■ **Problem description**
Provide again, from the entries below, every line from the one containing "pinky pip: (956, 1468)" through the one containing "middle tip: (1218, 778)", exactly as written, and no other line.

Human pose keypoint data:
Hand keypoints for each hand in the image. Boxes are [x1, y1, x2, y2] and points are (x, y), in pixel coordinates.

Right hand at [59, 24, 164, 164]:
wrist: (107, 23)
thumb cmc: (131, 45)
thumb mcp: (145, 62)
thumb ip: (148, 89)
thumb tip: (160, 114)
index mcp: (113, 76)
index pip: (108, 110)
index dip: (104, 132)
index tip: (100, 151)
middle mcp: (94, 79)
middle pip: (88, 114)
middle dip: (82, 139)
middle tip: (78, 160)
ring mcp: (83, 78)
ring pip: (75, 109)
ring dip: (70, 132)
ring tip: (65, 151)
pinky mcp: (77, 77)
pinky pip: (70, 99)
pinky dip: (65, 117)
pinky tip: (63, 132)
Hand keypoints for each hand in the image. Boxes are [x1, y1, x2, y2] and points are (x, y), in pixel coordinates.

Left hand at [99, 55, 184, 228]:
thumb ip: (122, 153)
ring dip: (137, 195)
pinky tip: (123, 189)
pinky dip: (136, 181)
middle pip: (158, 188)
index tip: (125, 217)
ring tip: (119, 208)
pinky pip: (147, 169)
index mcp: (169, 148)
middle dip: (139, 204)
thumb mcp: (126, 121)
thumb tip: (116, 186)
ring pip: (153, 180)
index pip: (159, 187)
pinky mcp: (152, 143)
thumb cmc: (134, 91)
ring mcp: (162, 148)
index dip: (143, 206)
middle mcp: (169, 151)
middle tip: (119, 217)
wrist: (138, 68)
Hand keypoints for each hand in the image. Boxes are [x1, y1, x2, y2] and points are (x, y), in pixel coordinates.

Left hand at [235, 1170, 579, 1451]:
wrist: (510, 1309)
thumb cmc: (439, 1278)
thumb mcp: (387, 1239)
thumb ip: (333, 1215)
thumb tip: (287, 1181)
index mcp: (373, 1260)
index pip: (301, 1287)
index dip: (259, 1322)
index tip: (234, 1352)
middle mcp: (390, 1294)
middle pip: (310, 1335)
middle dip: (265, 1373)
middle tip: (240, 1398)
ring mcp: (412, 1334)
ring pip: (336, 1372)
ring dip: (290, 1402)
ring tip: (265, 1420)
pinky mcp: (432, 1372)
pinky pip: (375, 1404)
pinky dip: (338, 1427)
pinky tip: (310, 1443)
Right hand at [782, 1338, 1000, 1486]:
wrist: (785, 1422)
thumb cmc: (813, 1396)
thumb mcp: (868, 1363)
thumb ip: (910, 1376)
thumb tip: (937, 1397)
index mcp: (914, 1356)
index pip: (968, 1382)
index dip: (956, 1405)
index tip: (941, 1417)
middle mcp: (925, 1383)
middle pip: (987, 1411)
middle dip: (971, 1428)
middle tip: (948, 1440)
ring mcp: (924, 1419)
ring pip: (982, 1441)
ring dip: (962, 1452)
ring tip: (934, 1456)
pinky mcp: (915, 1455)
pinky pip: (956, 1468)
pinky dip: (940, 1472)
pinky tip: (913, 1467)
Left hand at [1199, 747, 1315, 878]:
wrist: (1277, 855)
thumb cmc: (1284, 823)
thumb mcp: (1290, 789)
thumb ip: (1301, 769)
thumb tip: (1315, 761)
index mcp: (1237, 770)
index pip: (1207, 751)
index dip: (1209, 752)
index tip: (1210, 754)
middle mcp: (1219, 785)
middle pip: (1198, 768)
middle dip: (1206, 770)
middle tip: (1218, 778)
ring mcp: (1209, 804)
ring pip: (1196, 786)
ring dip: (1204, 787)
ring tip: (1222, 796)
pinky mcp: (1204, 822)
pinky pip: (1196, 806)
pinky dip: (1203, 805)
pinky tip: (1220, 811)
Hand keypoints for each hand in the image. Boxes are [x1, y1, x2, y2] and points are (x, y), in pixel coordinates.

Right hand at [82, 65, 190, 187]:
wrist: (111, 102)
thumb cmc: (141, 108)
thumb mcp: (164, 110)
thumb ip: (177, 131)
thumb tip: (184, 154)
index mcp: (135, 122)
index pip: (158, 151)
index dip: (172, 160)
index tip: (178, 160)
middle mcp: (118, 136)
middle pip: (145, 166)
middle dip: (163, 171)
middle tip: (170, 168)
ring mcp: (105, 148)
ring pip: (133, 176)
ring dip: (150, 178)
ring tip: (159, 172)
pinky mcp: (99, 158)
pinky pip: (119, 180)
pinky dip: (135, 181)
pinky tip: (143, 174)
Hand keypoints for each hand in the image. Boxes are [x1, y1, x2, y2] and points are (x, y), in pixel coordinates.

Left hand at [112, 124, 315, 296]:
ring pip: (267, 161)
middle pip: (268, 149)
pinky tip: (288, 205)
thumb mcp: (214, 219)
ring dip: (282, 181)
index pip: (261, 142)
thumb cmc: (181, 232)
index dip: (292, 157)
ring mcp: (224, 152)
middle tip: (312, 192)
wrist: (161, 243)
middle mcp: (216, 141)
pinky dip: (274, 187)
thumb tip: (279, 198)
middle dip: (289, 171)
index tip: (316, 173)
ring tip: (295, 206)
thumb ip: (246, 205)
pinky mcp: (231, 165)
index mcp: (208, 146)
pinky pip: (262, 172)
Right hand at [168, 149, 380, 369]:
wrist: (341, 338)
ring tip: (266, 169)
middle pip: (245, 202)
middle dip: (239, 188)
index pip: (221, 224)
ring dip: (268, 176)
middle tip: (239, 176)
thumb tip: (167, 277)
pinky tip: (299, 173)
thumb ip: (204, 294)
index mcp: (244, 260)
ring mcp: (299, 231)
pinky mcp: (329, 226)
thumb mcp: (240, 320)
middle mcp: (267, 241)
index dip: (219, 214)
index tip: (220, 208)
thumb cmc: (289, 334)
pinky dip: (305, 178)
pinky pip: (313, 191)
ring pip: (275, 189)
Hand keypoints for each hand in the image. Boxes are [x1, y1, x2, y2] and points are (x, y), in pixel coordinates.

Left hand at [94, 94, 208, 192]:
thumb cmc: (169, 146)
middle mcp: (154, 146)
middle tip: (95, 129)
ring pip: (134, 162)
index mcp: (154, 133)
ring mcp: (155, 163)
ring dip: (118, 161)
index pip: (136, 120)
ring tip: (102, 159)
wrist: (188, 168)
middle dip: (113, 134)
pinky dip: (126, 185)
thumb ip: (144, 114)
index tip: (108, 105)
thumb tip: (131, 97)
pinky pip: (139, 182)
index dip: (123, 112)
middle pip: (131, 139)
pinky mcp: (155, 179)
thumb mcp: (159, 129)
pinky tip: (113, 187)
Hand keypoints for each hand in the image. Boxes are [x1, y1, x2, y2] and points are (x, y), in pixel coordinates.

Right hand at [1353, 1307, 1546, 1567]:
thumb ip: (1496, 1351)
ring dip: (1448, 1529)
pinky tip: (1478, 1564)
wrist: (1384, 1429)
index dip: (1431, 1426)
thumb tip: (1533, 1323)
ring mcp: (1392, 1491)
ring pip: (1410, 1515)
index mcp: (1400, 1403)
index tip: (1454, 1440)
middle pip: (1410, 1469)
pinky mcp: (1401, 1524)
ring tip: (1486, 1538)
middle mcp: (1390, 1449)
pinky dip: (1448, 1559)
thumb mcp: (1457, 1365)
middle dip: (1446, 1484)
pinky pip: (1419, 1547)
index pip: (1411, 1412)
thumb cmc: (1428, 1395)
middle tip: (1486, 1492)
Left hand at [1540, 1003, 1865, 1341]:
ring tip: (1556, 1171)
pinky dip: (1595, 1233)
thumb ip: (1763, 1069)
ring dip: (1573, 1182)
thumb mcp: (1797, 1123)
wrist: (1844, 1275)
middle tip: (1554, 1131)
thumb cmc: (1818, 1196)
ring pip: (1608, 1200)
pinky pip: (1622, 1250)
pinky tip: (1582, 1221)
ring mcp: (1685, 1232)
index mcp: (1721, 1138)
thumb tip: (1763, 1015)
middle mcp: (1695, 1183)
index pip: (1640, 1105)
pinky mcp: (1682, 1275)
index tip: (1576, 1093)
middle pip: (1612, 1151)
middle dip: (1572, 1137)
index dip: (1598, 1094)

■ **Answer to the problem**
pinky pip: (956, 1468)
pinky dip: (940, 1472)
pinky tip: (913, 1467)
Left hand at [1199, 747, 1315, 878]:
wrist: (1277, 855)
thumb cmc: (1284, 823)
thumb mcp: (1290, 789)
thumb ip: (1301, 769)
thumb tip: (1315, 761)
index mcp: (1237, 770)
index pip: (1207, 751)
index dip: (1209, 752)
index tip: (1210, 754)
middle mcp: (1219, 785)
middle pip: (1198, 768)
middle dip: (1206, 770)
middle tip: (1218, 778)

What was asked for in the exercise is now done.